- _Problem_
Every record must be copied exactly, from first line to last.

Records to process Block Start

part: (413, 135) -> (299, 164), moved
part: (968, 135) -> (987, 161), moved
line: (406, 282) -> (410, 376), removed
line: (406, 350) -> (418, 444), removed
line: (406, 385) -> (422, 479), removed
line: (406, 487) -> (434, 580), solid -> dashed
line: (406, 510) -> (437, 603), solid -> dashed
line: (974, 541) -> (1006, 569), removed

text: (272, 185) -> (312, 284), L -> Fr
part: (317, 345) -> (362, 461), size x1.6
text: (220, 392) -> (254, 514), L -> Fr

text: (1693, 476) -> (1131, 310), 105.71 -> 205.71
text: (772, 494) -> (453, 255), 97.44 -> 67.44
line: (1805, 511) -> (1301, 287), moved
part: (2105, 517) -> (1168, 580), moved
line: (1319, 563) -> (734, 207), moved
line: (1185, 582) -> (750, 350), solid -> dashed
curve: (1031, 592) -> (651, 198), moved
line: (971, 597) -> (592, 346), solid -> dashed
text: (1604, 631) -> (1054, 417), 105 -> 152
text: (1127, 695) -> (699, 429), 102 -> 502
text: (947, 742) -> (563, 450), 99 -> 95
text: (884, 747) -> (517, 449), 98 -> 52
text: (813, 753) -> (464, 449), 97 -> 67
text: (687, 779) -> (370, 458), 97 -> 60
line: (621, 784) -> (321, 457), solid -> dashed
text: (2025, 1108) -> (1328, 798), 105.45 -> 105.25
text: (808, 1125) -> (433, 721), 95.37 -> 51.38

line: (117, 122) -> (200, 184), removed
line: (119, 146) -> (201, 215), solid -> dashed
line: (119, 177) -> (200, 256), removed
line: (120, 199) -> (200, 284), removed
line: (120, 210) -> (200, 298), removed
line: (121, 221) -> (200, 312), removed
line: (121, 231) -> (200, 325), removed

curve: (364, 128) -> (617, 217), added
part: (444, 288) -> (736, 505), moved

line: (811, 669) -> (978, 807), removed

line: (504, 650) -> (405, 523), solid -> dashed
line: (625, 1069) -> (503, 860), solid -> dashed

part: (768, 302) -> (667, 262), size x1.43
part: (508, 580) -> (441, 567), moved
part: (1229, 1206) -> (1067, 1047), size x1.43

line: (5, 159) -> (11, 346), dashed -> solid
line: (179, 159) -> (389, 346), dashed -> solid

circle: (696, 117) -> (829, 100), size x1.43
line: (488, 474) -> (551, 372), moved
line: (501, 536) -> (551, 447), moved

Records to process Block End

- _Exercise response_
part: (413, 135) -> (299, 164), moved
part: (968, 135) -> (987, 161), moved
line: (406, 282) -> (410, 376), removed
line: (406, 350) -> (418, 444), removed
line: (406, 385) -> (422, 479), removed
line: (406, 487) -> (434, 580), solid -> dashed
line: (406, 510) -> (437, 603), solid -> dashed
line: (974, 541) -> (1006, 569), removed

text: (272, 185) -> (312, 284), L -> Fr
part: (317, 345) -> (362, 461), size x1.6
text: (220, 392) -> (254, 514), L -> Fr

text: (1693, 476) -> (1131, 310), 105.71 -> 205.71
text: (772, 494) -> (453, 255), 97.44 -> 67.44
line: (1805, 511) -> (1301, 287), moved
part: (2105, 517) -> (1168, 580), moved
line: (1319, 563) -> (734, 207), moved
line: (1185, 582) -> (750, 350), solid -> dashed
curve: (1031, 592) -> (651, 198), moved
line: (971, 597) -> (592, 346), solid -> dashed
text: (1604, 631) -> (1054, 417), 105 -> 152
text: (1127, 695) -> (699, 429), 102 -> 502
text: (947, 742) -> (563, 450), 99 -> 95
text: (884, 747) -> (517, 449), 98 -> 52
text: (813, 753) -> (464, 449), 97 -> 67
text: (687, 779) -> (370, 458), 97 -> 60
line: (621, 784) -> (321, 457), solid -> dashed
text: (2025, 1108) -> (1328, 798), 105.45 -> 105.25
text: (808, 1125) -> (433, 721), 95.37 -> 51.38

line: (117, 122) -> (200, 184), removed
line: (119, 146) -> (201, 215), solid -> dashed
line: (119, 177) -> (200, 256), removed
line: (120, 199) -> (200, 284), removed
line: (120, 210) -> (200, 298), removed
line: (121, 221) -> (200, 312), removed
line: (121, 231) -> (200, 325), removed

curve: (364, 128) -> (617, 217), added
part: (444, 288) -> (736, 505), moved

line: (811, 669) -> (978, 807), removed

line: (504, 650) -> (405, 523), solid -> dashed
line: (625, 1069) -> (503, 860), solid -> dashed

part: (768, 302) -> (667, 262), size x1.43
part: (508, 580) -> (441, 567), moved
part: (1229, 1206) -> (1067, 1047), size x1.43

line: (5, 159) -> (11, 346), dashed -> solid
line: (179, 159) -> (389, 346), dashed -> solid

circle: (696, 117) -> (829, 100), size x1.43
line: (488, 474) -> (551, 372), moved
line: (501, 536) -> (551, 447), moved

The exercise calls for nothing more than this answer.